Task statement. The result should be all the records, exact and complete, without a single picture.

Records shown.
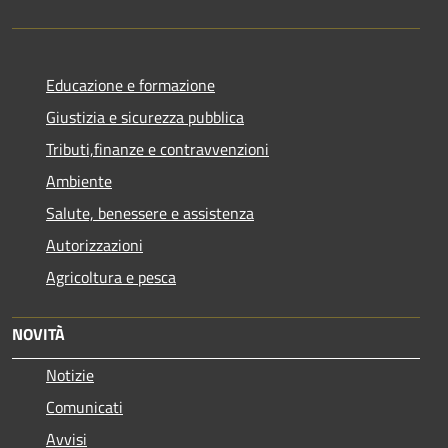
Educazione e formazione
Giustizia e sicurezza pubblica
Tributi,finanze e contravvenzioni
Ambiente
Salute, benessere e assistenza
Autorizzazioni
Agricoltura e pesca
NOVITÀ
Notizie
Comunicati
Avvisi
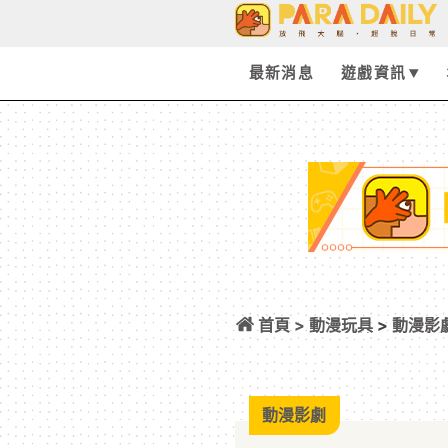
最新消息
遊戲資訊
首頁 >
動漫玩具
>
動漫影
開全新繪圖與紀念
動漫影劇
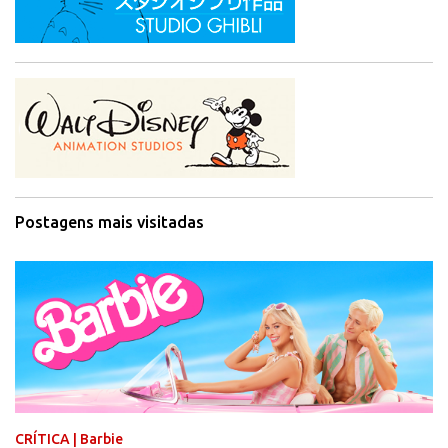
Postagens mais visitadas
CRÍTICA | Barbie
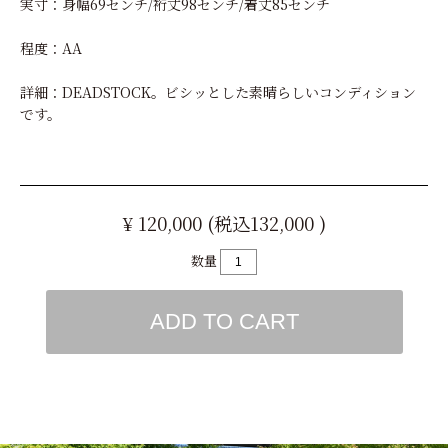
実寸：身幅69センチ/裄丈98センチ/着丈85センチ
程度：AA
詳細：DEADSTOCK。ビシッとした素晴らしいコンディション
です。
¥ 120,000 (税込132,000 )
数量
ADD TO CART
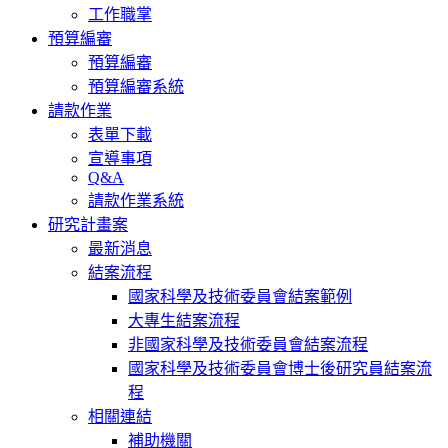
工作職掌
預算編審
預算編審
預算編審系統
請款作業
表單下載
宣導事項
Q&A
請款作業系統
研究計畫案
最新消息
結案流程
國家科學及技術委員會結案範例
大專生結案流程
非國家科學及技術委員會結案流程
國家科學及技術委員會博士後研究員結案流
程
相關連結
補助機關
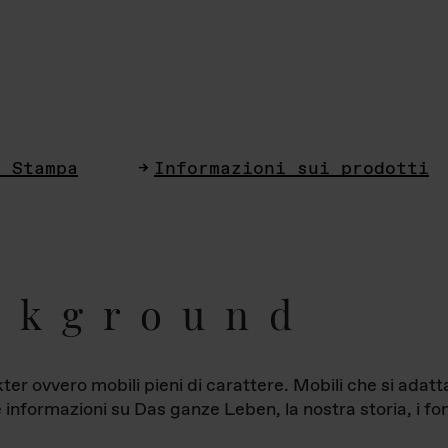
i Stampa
Informazioni sui prodotti
ckground
ter ovvero mobili pieni di carattere. Mobili che si ada
le informazioni su Das ganze Leben, la nostra storia, i fon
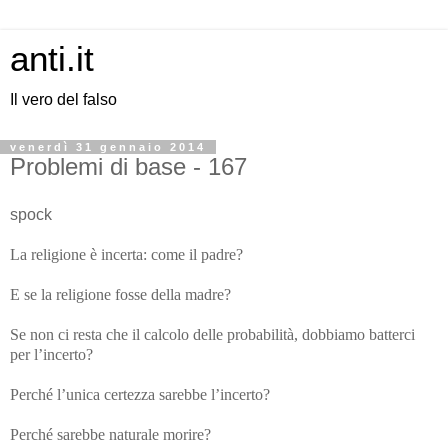
anti.it
Il vero del falso
venerdì 31 gennaio 2014
Problemi di base - 167
spock
La religione è incerta: come il padre?
E se la religione fosse della madre?
Se non ci resta che il calcolo delle probabilità, dobbiamo batterci
per l’incerto?
Perché l’unica certezza sarebbe l’incerto?
Perché sarebbe naturale morire?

Reply.
Educazione e formazione
Giustizia e sicurezza pubblica
Tributi,finanze e contravvenzioni
Ambiente
Salute, benessere e assistenza
Autorizzazioni
Agricoltura e pesca
NOVITÀ
Notizie
Comunicati
Avvisi
最新消息
遊戲資訊
首頁 >
動漫玩具
>
動漫影
開全新繪圖與紀念
動漫影劇
Postagens mais visitadas
CRÍTICA | Barbie
実寸：身幅69センチ/裄丈98センチ/着丈85センチ
程度：AA
詳細：DEADSTOCK。ビシッとした素晴らしいコンディション
です。
¥ 120,000 (税込132,000 )
数量
ADD TO CART
工作職掌
預算編審
預算編審
預算編審系統
請款作業
表單下載
宣導事項
Q&A
請款作業系統
研究計畫案
最新消息
結案流程
國家科學及技術委員會結案範例
大專生結案流程
非國家科學及技術委員會結案流程
國家科學及技術委員會博士後研究員結案流
程
相關連結
補助機關
i Stampa
Informazioni sui prodotti
ckground
ter ovvero mobili pieni di carattere. Mobili che si ada
le informazioni su Das ganze Leben, la nostra storia, i fon
anti.it
Il vero del falso
venerdì 31 gennaio 2014
Problemi di base - 167
spock
La religione è incerta: come il padre?
E se la religione fosse della madre?
Se non ci resta che il calcolo delle probabilità, dobbiamo batterci
per l’incerto?
Perché l’unica certezza sarebbe l’incerto?
Perché sarebbe naturale morire?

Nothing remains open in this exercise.